Methods: Twenty-one guinea pigs were randomly assigned to one of three groups of seven animals each: no-PVR/saline group (no PVR/intravitreal saline-injected group), PVR/saline group (dispase-induced PVR group, treated with control injections of intravitreal saline), and PVR/tacrolimus group (treatment group, dispase-induced PVR group treated with intravitreal tacrolimus injections). At the end of the experiment, eyes were enucleated and the identification of the stages of PVR was carried out. While a halves of the enucleated globes were evaluated histopathologically for PVR formation, the retinas of the other halves of globes were used for the preparation of retinal homogenates. The transforming growth factor-β, platelet-derived growth factor, and fibroblast growth factor levels in homogenized retina tissues were measured by the enzyme-linked immunosorbent assay method.

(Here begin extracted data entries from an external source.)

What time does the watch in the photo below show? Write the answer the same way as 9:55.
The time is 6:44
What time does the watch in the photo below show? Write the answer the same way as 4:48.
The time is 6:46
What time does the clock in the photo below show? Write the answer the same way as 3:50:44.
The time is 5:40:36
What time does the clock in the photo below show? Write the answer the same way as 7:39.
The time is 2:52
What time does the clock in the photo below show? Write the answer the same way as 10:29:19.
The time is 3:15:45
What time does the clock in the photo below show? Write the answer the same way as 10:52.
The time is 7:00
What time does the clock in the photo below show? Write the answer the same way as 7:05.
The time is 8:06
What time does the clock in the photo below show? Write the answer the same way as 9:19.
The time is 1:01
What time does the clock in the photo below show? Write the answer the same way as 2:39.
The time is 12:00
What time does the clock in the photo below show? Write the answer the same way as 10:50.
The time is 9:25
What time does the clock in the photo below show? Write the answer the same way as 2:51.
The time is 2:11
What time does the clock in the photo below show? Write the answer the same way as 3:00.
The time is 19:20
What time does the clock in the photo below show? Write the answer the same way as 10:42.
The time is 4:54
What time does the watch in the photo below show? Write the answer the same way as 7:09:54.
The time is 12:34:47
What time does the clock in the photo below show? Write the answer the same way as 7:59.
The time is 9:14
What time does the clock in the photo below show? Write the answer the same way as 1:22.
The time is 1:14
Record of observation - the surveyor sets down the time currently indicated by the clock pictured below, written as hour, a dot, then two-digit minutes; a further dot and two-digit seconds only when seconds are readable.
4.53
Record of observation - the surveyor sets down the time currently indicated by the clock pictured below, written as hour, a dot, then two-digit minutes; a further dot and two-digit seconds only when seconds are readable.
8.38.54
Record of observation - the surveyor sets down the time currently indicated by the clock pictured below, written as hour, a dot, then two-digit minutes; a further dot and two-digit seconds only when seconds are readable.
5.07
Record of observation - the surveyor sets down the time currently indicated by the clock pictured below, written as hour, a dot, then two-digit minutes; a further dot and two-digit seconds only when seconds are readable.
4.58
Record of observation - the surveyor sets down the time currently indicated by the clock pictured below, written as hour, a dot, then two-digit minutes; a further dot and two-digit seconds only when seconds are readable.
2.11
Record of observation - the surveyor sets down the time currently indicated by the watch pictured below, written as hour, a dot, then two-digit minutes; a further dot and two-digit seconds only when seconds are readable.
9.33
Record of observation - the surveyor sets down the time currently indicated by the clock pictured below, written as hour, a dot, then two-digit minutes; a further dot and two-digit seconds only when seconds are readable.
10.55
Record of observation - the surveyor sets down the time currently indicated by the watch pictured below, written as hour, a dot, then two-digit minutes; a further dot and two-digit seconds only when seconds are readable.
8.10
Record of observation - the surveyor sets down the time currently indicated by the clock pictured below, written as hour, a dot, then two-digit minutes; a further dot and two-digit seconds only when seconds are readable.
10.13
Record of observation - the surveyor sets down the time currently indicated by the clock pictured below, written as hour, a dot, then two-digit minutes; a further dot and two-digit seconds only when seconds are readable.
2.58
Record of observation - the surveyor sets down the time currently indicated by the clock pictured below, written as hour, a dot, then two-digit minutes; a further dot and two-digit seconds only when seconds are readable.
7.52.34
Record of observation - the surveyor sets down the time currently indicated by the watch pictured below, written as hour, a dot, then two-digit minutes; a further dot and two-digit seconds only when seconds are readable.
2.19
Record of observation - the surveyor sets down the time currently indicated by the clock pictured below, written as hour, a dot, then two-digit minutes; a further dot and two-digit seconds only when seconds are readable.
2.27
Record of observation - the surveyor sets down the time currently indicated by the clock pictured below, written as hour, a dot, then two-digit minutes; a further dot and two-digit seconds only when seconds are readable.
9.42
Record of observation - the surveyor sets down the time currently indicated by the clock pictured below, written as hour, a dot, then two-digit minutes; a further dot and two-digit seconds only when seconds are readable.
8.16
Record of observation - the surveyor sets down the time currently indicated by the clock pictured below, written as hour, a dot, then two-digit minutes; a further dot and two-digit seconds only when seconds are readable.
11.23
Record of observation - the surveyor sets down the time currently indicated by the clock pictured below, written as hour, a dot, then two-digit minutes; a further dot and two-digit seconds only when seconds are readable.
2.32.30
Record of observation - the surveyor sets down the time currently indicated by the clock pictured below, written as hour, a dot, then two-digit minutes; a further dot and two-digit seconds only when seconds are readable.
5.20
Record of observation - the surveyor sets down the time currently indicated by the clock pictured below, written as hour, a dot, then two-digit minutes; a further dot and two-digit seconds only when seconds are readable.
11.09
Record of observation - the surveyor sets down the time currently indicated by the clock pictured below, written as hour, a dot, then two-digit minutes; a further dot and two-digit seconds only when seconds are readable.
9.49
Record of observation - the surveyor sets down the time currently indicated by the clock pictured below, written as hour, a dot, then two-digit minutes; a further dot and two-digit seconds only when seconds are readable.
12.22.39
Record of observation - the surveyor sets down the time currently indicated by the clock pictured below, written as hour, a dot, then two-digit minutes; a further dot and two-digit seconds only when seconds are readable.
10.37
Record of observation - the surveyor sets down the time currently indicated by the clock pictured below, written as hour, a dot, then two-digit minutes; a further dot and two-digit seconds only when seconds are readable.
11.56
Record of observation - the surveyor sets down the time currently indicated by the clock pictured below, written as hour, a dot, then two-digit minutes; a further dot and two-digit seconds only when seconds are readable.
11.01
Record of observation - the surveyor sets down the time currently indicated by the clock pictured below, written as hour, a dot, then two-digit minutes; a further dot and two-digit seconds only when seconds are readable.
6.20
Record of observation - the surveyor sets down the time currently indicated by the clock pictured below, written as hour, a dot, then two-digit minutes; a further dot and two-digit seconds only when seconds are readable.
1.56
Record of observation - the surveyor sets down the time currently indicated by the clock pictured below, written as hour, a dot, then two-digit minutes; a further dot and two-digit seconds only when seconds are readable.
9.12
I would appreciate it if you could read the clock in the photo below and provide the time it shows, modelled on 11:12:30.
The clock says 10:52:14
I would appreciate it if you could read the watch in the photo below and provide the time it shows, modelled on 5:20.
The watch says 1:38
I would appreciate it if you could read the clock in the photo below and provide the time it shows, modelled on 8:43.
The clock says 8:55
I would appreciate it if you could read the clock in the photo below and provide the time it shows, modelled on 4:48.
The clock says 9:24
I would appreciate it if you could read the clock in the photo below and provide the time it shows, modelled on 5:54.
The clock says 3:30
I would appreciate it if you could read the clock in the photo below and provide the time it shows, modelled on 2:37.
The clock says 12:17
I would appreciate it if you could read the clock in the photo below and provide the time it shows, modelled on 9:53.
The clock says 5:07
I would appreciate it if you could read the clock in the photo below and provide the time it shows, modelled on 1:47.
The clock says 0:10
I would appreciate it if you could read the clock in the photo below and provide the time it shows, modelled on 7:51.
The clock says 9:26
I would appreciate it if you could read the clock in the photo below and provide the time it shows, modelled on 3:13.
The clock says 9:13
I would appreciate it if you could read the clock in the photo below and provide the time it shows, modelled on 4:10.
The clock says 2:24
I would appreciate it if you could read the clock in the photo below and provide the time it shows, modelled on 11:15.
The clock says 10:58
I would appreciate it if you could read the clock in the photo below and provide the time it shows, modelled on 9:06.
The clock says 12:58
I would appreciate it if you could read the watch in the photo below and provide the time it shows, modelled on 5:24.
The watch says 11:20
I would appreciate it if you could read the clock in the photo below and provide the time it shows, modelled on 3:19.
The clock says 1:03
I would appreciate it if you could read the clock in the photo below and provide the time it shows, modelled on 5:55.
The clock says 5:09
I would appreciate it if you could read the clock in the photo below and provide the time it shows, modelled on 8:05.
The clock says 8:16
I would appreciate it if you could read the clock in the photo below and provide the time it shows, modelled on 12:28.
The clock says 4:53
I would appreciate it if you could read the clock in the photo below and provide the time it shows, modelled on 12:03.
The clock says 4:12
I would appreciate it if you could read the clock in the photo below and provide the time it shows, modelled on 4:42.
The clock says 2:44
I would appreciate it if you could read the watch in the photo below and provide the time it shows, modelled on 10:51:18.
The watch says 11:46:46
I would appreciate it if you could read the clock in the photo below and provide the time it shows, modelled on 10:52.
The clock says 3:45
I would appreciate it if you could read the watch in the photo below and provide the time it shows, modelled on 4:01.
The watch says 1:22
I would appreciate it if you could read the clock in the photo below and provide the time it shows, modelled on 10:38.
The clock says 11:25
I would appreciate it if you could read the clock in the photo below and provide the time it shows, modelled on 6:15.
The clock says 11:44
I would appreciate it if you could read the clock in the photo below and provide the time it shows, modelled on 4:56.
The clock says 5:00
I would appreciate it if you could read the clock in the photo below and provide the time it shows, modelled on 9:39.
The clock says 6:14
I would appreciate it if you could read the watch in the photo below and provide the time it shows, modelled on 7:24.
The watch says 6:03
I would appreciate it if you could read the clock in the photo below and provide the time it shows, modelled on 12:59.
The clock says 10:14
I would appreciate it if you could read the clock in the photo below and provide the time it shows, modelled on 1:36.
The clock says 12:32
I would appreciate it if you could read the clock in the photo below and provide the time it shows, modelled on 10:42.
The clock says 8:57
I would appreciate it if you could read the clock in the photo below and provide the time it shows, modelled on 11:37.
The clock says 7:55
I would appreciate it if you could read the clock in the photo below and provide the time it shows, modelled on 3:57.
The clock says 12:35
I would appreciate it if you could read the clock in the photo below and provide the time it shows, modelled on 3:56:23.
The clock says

Results: When assessing the average PVR stages in terms of severe PVR rates, the PVR/tacrolimus group had significantly improved when compared with the PVR/saline group. The PVR/tacrolimus group demonstrated significantly decreased levels of transforming growth factor-β, platelet-derived growth factor, and fibroblast growth factor when compared with the PVR/saline group and also demonstrated significant improvement in epiretinal membrane formation and retinal fold in the presence of histopathologic levels. The difference in degradation of photoreceptor cells between the PVR/tacrolimus and the PVR/saline groups was not statistically significant.
Conclusion: This study suggests that intravitreal tacrolimus application may suppress PVR development and that tacrolimus may merit investigation for the prophylaxis of PVR.